The disappearance of the princes in the Tower is one of the most enduring murder mysteries. At this stage, it is worth making a crucial observation. If Richard believed in his legitimate right to the throne, he would not be compelled to kill the princes for his own accession to take place, for as bastards, they could be set aside. Whereas if he was an usurper, with no rights to the crown, there would be an awful necessity to do just that.

It's an apt phrase, “awful necessity,” and it very likely defines Richard's kingship regardless of his character. As Jones rightly points out, once Henry Tudor had launched his challenge from the Continent, Richard's choices dwindled to zero:

The country was not big enough for two kings and it is important to remember that Richard was facing an opponent who had directly and unequivocally laid claim to his office. The step Tudor had taken was in late medieval terms unprecedented, but it would be stranger still if Richard failed to react to it at once. Had he hesitated he would have appeared to concede. His purposeful readiness, therefore, was not nervous and precipitate but wise and necessary.

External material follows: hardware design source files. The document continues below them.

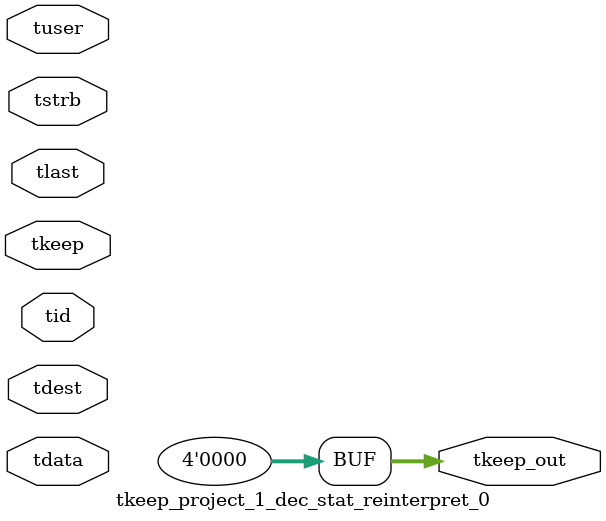
<source format=v>


`timescale 1ps/1ps

module tkeep_project_1_dec_stat_reinterpret_0 #
(
parameter C_S_AXIS_TDATA_WIDTH = 32,
parameter C_S_AXIS_TUSER_WIDTH = 0,
parameter C_S_AXIS_TID_WIDTH   = 0,
parameter C_S_AXIS_TDEST_WIDTH = 0,
parameter C_M_AXIS_TDATA_WIDTH = 32
)
(
input  [(C_S_AXIS_TDATA_WIDTH == 0 ? 1 : C_S_AXIS_TDATA_WIDTH)-1:0     ] tdata,
input  [(C_S_AXIS_TUSER_WIDTH == 0 ? 1 : C_S_AXIS_TUSER_WIDTH)-1:0     ] tuser,
input  [(C_S_AXIS_TID_WIDTH   == 0 ? 1 : C_S_AXIS_TID_WIDTH)-1:0       ] tid,
input  [(C_S_AXIS_TDEST_WIDTH == 0 ? 1 : C_S_AXIS_TDEST_WIDTH)-1:0     ] tdest,
input  [(C_S_AXIS_TDATA_WIDTH/8)-1:0 ] tkeep,
input  [(C_S_AXIS_TDATA_WIDTH/8)-1:0 ] tstrb,
input                                                                    tlast,
output [(C_M_AXIS_TDATA_WIDTH/8)-1:0 ] tkeep_out
);

assign tkeep_out = {1'b0};

endmodule


</source>
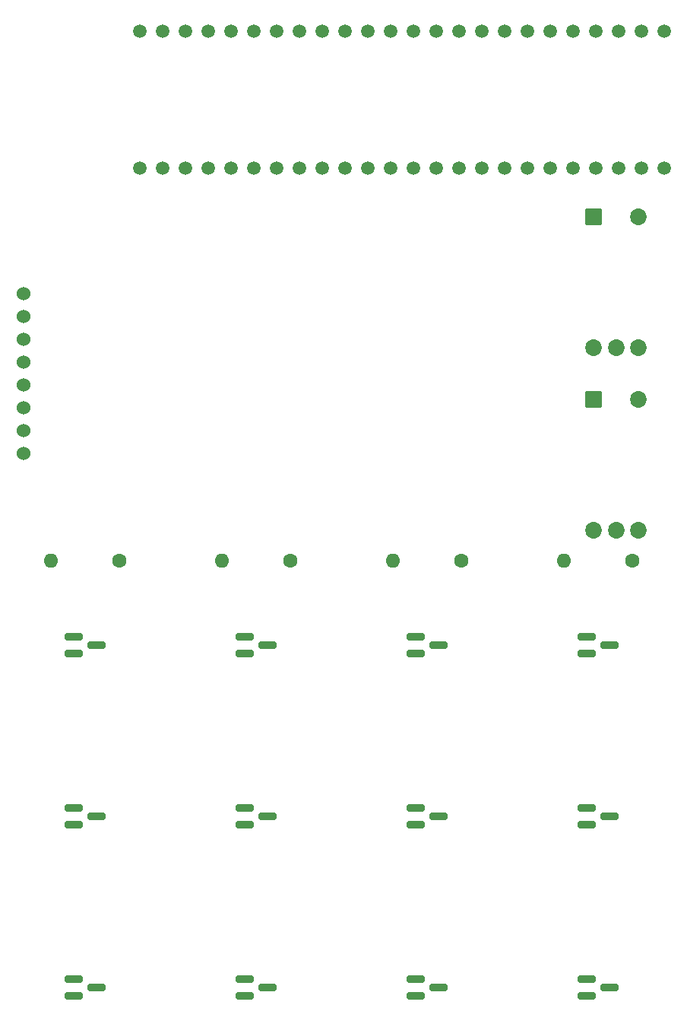
<source format=gts>
%TF.GenerationSoftware,KiCad,Pcbnew,7.0.8*%
%TF.CreationDate,2024-07-17T11:45:19-04:00*%
%TF.ProjectId,analog-macropad,616e616c-6f67-42d6-9d61-63726f706164,v01*%
%TF.SameCoordinates,Original*%
%TF.FileFunction,Soldermask,Top*%
%TF.FilePolarity,Negative*%
%FSLAX46Y46*%
G04 Gerber Fmt 4.6, Leading zero omitted, Abs format (unit mm)*
G04 Created by KiCad (PCBNEW 7.0.8) date 2024-07-17 11:45:19*
%MOMM*%
%LPD*%
G01*
G04 APERTURE LIST*
G04 Aperture macros list*
%AMRoundRect*
0 Rectangle with rounded corners*
0 $1 Rounding radius*
0 $2 $3 $4 $5 $6 $7 $8 $9 X,Y pos of 4 corners*
0 Add a 4 corners polygon primitive as box body*
4,1,4,$2,$3,$4,$5,$6,$7,$8,$9,$2,$3,0*
0 Add four circle primitives for the rounded corners*
1,1,$1+$1,$2,$3*
1,1,$1+$1,$4,$5*
1,1,$1+$1,$6,$7*
1,1,$1+$1,$8,$9*
0 Add four rect primitives between the rounded corners*
20,1,$1+$1,$2,$3,$4,$5,0*
20,1,$1+$1,$4,$5,$6,$7,0*
20,1,$1+$1,$6,$7,$8,$9,0*
20,1,$1+$1,$8,$9,$2,$3,0*%
G04 Aperture macros list end*
%ADD10C,1.854000*%
%ADD11RoundRect,0.102000X-0.825000X-0.825000X0.825000X-0.825000X0.825000X0.825000X-0.825000X0.825000X0*%
%ADD12C,1.600000*%
%ADD13O,1.600000X1.600000*%
%ADD14RoundRect,0.175750X-0.840950X-0.221250X0.840950X-0.221250X0.840950X0.221250X-0.840950X0.221250X0*%
%ADD15C,1.512000*%
%ADD16C,1.524000*%
G04 APERTURE END LIST*
D10*
%TO.C,RS1*%
X167680000Y-71508000D03*
X170180000Y-71508000D03*
X172680000Y-71508000D03*
D11*
X167680000Y-57008000D03*
D10*
X172680000Y-57008000D03*
%TD*%
D12*
%TO.C,10k*%
X152908000Y-95250000D03*
D13*
X145288000Y-95250000D03*
%TD*%
D14*
%TO.C,U8*%
X147828300Y-103698000D03*
X147828300Y-105598000D03*
X150367700Y-104648000D03*
%TD*%
%TO.C,U13*%
X166878300Y-141798000D03*
X166878300Y-143698000D03*
X169417700Y-142748000D03*
%TD*%
%TO.C,U7*%
X128778300Y-141798000D03*
X128778300Y-143698000D03*
X131317700Y-142748000D03*
%TD*%
D10*
%TO.C,RS2*%
X167680000Y-91828000D03*
X170180000Y-91828000D03*
X172680000Y-91828000D03*
D11*
X167680000Y-77328000D03*
D10*
X172680000Y-77328000D03*
%TD*%
D14*
%TO.C,U3*%
X109728300Y-122748000D03*
X109728300Y-124648000D03*
X112267700Y-123698000D03*
%TD*%
%TO.C,U10*%
X147828300Y-141798000D03*
X147828300Y-143698000D03*
X150367700Y-142748000D03*
%TD*%
%TO.C,U9*%
X147828300Y-122748000D03*
X147828300Y-124648000D03*
X150367700Y-123698000D03*
%TD*%
D15*
%TO.C,U1*%
X172974000Y-36322000D03*
X170434000Y-36322000D03*
X167894000Y-36322000D03*
X165354000Y-36322000D03*
X139954000Y-36322000D03*
X170434000Y-51562000D03*
X162814000Y-36322000D03*
X160274000Y-36322000D03*
X157734000Y-36322000D03*
X155194000Y-36322000D03*
X152654000Y-36322000D03*
X150114000Y-36322000D03*
X147574000Y-36322000D03*
X145034000Y-36322000D03*
X142494000Y-36322000D03*
X142494000Y-51562000D03*
X145034000Y-51562000D03*
X147574000Y-51562000D03*
X150114000Y-51562000D03*
X152654000Y-51562000D03*
X155194000Y-51562000D03*
X157734000Y-51562000D03*
X160274000Y-51562000D03*
X162814000Y-51562000D03*
X165354000Y-51562000D03*
X167894000Y-51562000D03*
X137414000Y-36322000D03*
X134874000Y-36322000D03*
X132334000Y-36322000D03*
X129794000Y-36322000D03*
X127254000Y-36322000D03*
X124714000Y-36322000D03*
X122174000Y-36322000D03*
X119634000Y-36322000D03*
X117094000Y-36322000D03*
X117094000Y-51562000D03*
X119634000Y-51562000D03*
X122174000Y-51562000D03*
X124714000Y-51562000D03*
X127254000Y-51562000D03*
X129794000Y-51562000D03*
X132334000Y-51562000D03*
X134874000Y-51562000D03*
X137414000Y-51562000D03*
X175514000Y-36322000D03*
X139954000Y-51562000D03*
X172974000Y-51562000D03*
X175514000Y-51562000D03*
%TD*%
D12*
%TO.C,10k*%
X114808000Y-95250000D03*
D13*
X107188000Y-95250000D03*
%TD*%
D14*
%TO.C,U12*%
X166878300Y-122748000D03*
X166878300Y-124648000D03*
X169417700Y-123698000D03*
%TD*%
D16*
%TO.C,U14*%
X104140000Y-65532000D03*
X104140000Y-68072000D03*
X104140000Y-70612000D03*
X104140000Y-73152000D03*
X104140000Y-75692000D03*
X104140000Y-78232000D03*
X104140000Y-80772000D03*
X104140000Y-83312000D03*
%TD*%
D12*
%TO.C,10k*%
X133858000Y-95250000D03*
D13*
X126238000Y-95250000D03*
%TD*%
D14*
%TO.C,U2*%
X109729300Y-103698000D03*
X109729300Y-105598000D03*
X112268700Y-104648000D03*
%TD*%
%TO.C,U4*%
X109728300Y-141798000D03*
X109728300Y-143698000D03*
X112267700Y-142748000D03*
%TD*%
%TO.C,U6*%
X128778300Y-122748000D03*
X128778300Y-124648000D03*
X131317700Y-123698000D03*
%TD*%
D12*
%TO.C,10k*%
X171958000Y-95250000D03*
D13*
X164338000Y-95250000D03*
%TD*%
D14*
%TO.C,U11*%
X166878300Y-103698000D03*
X166878300Y-105598000D03*
X169417700Y-104648000D03*
%TD*%
%TO.C,U5*%
X128778300Y-103698000D03*
X128778300Y-105598000D03*
X131317700Y-104648000D03*
%TD*%
M02*

</source>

The portrait of Richard in these pages is refreshingly complex. There are very good digressions about both the world of his Court and the nature of his bookishness, which seems to have been a bit more genuine than the norm, no doubt accounting for his brooding appeal even among well-educated young students in our own modern era. And Jones's centerpiece account of the Battle of Bosworth itself is superb and headlong and extremely nuanced, reminding his readers that there were hundreds of variables at play that day, from vagaries of weapons and tactics to the fact that the pivotal Stanley forces had a long-standing and bitter rivalry with another Northern family, the Harringtons. By insisting on providing the always complicated and sometimes messy background to those pivotal battlefield hours, Jones succeeds in making them feel even more dramatic. This is a Bosworth book to keep.